▶ _Source passage_:
* * * * *

The Labor leader will use a speech to the Minerals Council of Australia to reassure mining companies that the opposition supports the continuing export of fossil fuels.

But Albanese will also signal Labor’s intention to hasten the shift to the new energy economy because the world is moving to a low-carbon future, and “markets change”.

Albanese’s speech comes as Labor continues to wrestle over the direction of its climate and energy policy. During Tuesday’s regular meeting of the caucus, the Victorian MPs Ged Kearney and Libby Coker expressed concern about new gas development in the Beetaloo basin during a debate triggered by a disallowance motion proposed by the independent Zali Steggall.

Steggall’s motion, which has support in the caucus, seeks to halt new gas development in the Northern Territory. But Labor has resolved to reject the proposed disallowance, and a number of MPs, including Joel Fitzgibbon and Bill Shorten, argued that was the correct call because Labor supported the use of gas as a transition fuel.

* * * * *

▶ _Entries provided_:
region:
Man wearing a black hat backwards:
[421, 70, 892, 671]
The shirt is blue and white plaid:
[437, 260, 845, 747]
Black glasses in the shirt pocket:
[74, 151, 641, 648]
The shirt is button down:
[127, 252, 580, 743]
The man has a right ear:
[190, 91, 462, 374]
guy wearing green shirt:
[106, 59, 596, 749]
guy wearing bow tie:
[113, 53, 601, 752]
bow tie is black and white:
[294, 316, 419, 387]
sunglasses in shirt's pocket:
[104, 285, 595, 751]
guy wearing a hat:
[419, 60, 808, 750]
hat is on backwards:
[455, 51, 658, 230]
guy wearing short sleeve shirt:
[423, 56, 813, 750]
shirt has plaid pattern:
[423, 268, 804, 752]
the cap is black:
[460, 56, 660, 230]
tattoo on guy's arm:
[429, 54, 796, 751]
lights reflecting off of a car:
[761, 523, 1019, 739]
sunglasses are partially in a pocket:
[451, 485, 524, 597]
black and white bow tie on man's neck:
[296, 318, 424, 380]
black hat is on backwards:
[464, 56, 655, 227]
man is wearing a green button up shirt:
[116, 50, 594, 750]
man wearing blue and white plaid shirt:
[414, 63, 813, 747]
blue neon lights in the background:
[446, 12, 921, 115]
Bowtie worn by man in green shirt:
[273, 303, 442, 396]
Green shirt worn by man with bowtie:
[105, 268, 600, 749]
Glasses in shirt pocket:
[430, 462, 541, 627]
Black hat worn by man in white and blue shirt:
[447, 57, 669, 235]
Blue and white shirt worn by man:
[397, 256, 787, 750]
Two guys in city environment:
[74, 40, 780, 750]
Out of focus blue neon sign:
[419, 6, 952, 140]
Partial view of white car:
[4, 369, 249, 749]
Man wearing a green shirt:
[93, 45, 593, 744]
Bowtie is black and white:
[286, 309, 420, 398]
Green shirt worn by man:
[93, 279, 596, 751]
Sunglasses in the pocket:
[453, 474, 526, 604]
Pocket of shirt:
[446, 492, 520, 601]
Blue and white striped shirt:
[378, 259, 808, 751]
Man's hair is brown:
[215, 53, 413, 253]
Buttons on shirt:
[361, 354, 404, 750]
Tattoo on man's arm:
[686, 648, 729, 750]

* * * * *

▶ _Requests_:
**A)** In the passage on Labor's energy policy, what does Steggall's motion seek to do?
**B)** Reproduce the part of the passage on Labor's energy policy that opens with the words containing "The Labor leader" and closes with "of fossil fuels.".
The rows are separate material and have no connection to the passage on Labor's energy policy.

▶ _Answers to the exercises_:
**A)** It seeks to halt new gas development in the Northern Territory.

**B)**
The Labor leader will use a speech to the Minerals Council of Australia to reassure mining companies that the opposition supports the continuing export of fossil fuels.